A rendering of an improved Oak Street curve with Lake Shore Drive pushed eastward to create new green space and recreational paths.
City of Chicago via Crain’s

A multi-year plan aimed at transforming Chicago’s Lake Shore Drive is coming into clearer focus as city and transportation planners narrow down their lists of proposed improvements. While the public is invited to weigh-in on a number of alternatives at a meeting this afternoon between 3:00 to 7:00 PM at DePaul University's Lincoln Park student center at 2250 N. Sheffield Avenue, Crain’s columnist Greg Hinz got the early jump on a fresh set of renderings.

Though the updated plans don’t bury the Outer Drive to the same extent as the conceptual images presented earlier this year by 2nd Ward Alderman Brian Hopkins, the alternative proposals still call for large swaths of new beach and parkland to be created with lakefill between Oak Street Beach and Lincoln Park. The plan would also reduce the severity of the dangerous Oak Street S-bend and replace the Chicago Avenue stoplight with a new underpass.

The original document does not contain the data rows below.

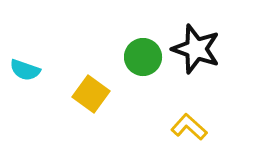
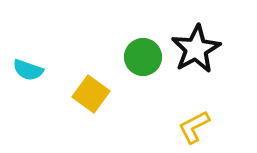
black star: rotated 24 degrees clockwise
cyan semicircle: moved 3 px right
yellow L-shape: moved 5 px right; rotated 69 degrees counterclockwise
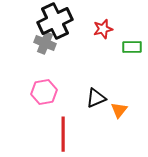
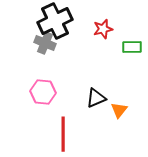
pink hexagon: moved 1 px left; rotated 15 degrees clockwise
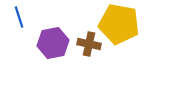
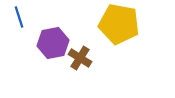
brown cross: moved 9 px left, 14 px down; rotated 20 degrees clockwise
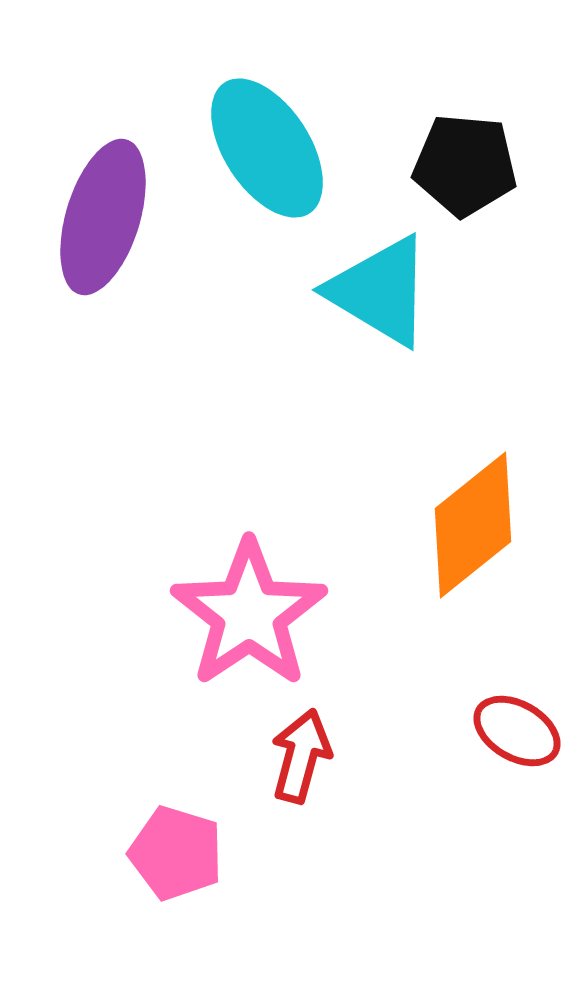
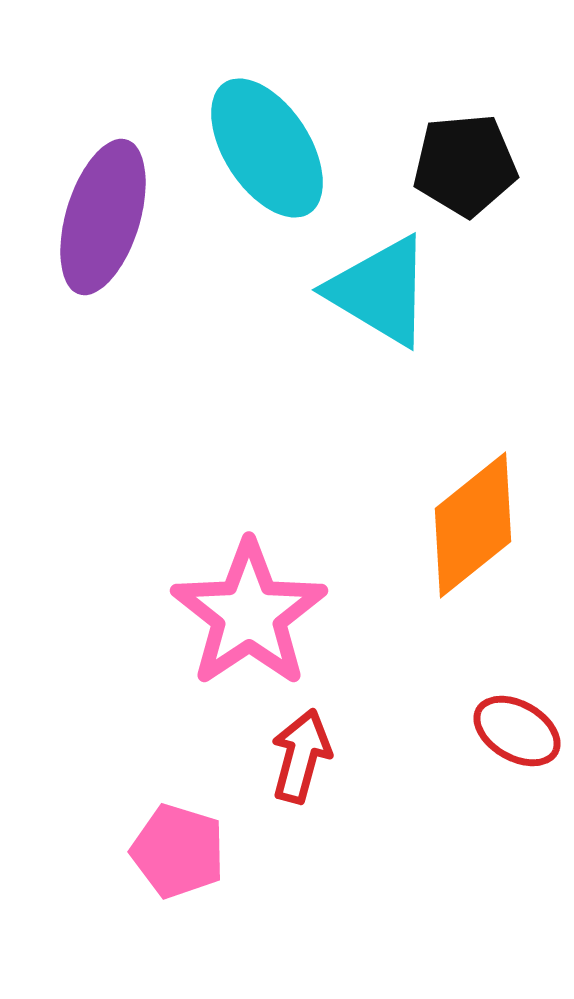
black pentagon: rotated 10 degrees counterclockwise
pink pentagon: moved 2 px right, 2 px up
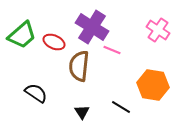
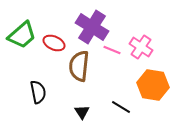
pink cross: moved 17 px left, 17 px down
red ellipse: moved 1 px down
black semicircle: moved 2 px right, 1 px up; rotated 45 degrees clockwise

Though some transit concepts such as adding a light rail line or building an underwater expressway have been eliminated, others like dedicated high-occupancy lanes are reportedly still under consideration. In addition to the big changes proposed for the vicinity of Oak Street, Crain’s also has the scoop on renderings showing possible improvements to LSD and the Chicago Lakefront Trail near LaSalle, Fullerton, and Belmont.

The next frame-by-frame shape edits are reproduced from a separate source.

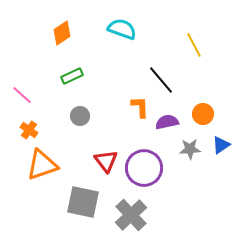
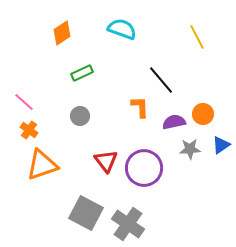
yellow line: moved 3 px right, 8 px up
green rectangle: moved 10 px right, 3 px up
pink line: moved 2 px right, 7 px down
purple semicircle: moved 7 px right
gray square: moved 3 px right, 11 px down; rotated 16 degrees clockwise
gray cross: moved 3 px left, 9 px down; rotated 12 degrees counterclockwise
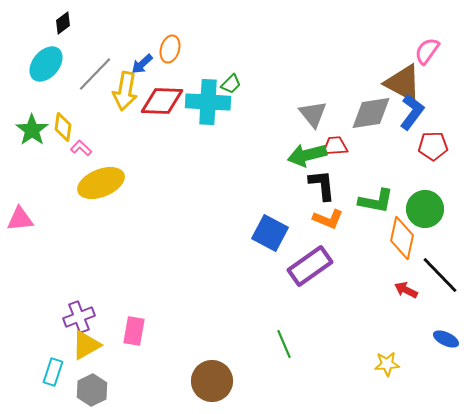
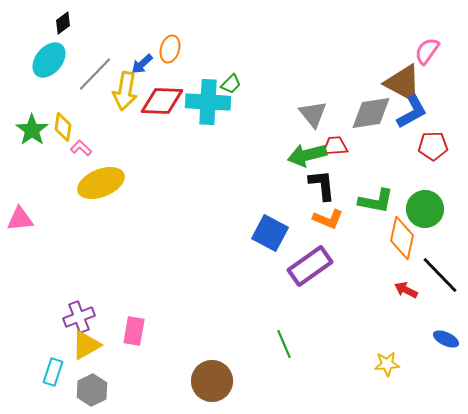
cyan ellipse: moved 3 px right, 4 px up
blue L-shape: rotated 24 degrees clockwise
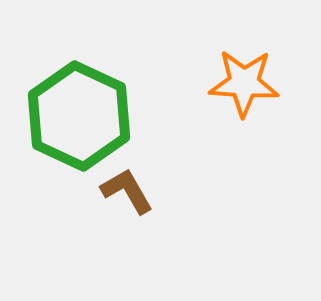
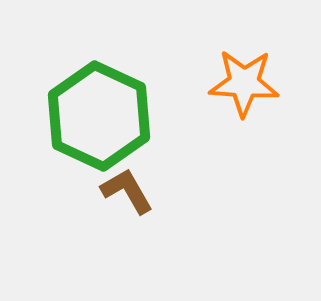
green hexagon: moved 20 px right
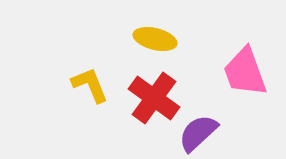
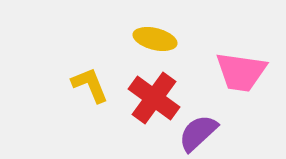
pink trapezoid: moved 4 px left; rotated 62 degrees counterclockwise
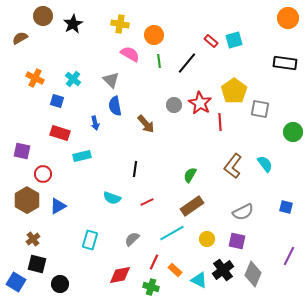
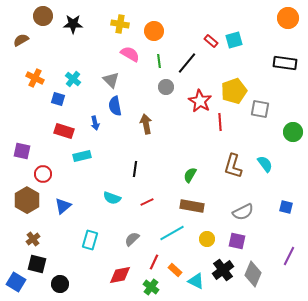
black star at (73, 24): rotated 30 degrees clockwise
orange circle at (154, 35): moved 4 px up
brown semicircle at (20, 38): moved 1 px right, 2 px down
yellow pentagon at (234, 91): rotated 15 degrees clockwise
blue square at (57, 101): moved 1 px right, 2 px up
red star at (200, 103): moved 2 px up
gray circle at (174, 105): moved 8 px left, 18 px up
brown arrow at (146, 124): rotated 150 degrees counterclockwise
red rectangle at (60, 133): moved 4 px right, 2 px up
brown L-shape at (233, 166): rotated 20 degrees counterclockwise
blue triangle at (58, 206): moved 5 px right; rotated 12 degrees counterclockwise
brown rectangle at (192, 206): rotated 45 degrees clockwise
cyan triangle at (199, 280): moved 3 px left, 1 px down
green cross at (151, 287): rotated 21 degrees clockwise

Current conditions [left] versus one of the plans under consideration [right].
City of Chicago via Crain’s

According to Hinz, city officials expect to have a final plan selected by 2020. There’s been no word yet regarding how the cash-strapped city plans to pay for the ambitious project. However, with the Army Corps of Engineers involved, it’s likely that federal funds will play a role—similar to the Fullerton revetment that recently added six new acres of waterfront park space near Theatre on the Lake.

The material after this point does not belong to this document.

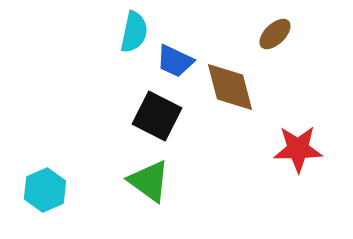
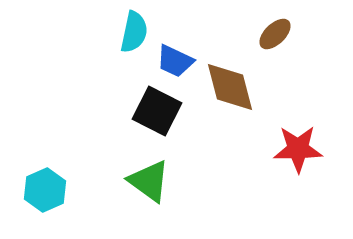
black square: moved 5 px up
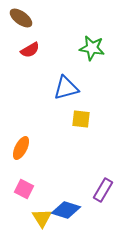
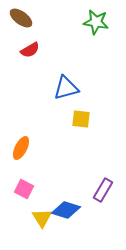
green star: moved 4 px right, 26 px up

Chicago residents unable to attend today’s meeting will also have a chance to fill out an online survey on the topic. The questionnaire comes from Redefine the Drive—an ongoing joint initiative from the Illinois Department of Transportation, Chicago Department of Transportation, and the Chicago Park District. The group has already hosted six public meetings regarding the yet-to-be-finalized plan.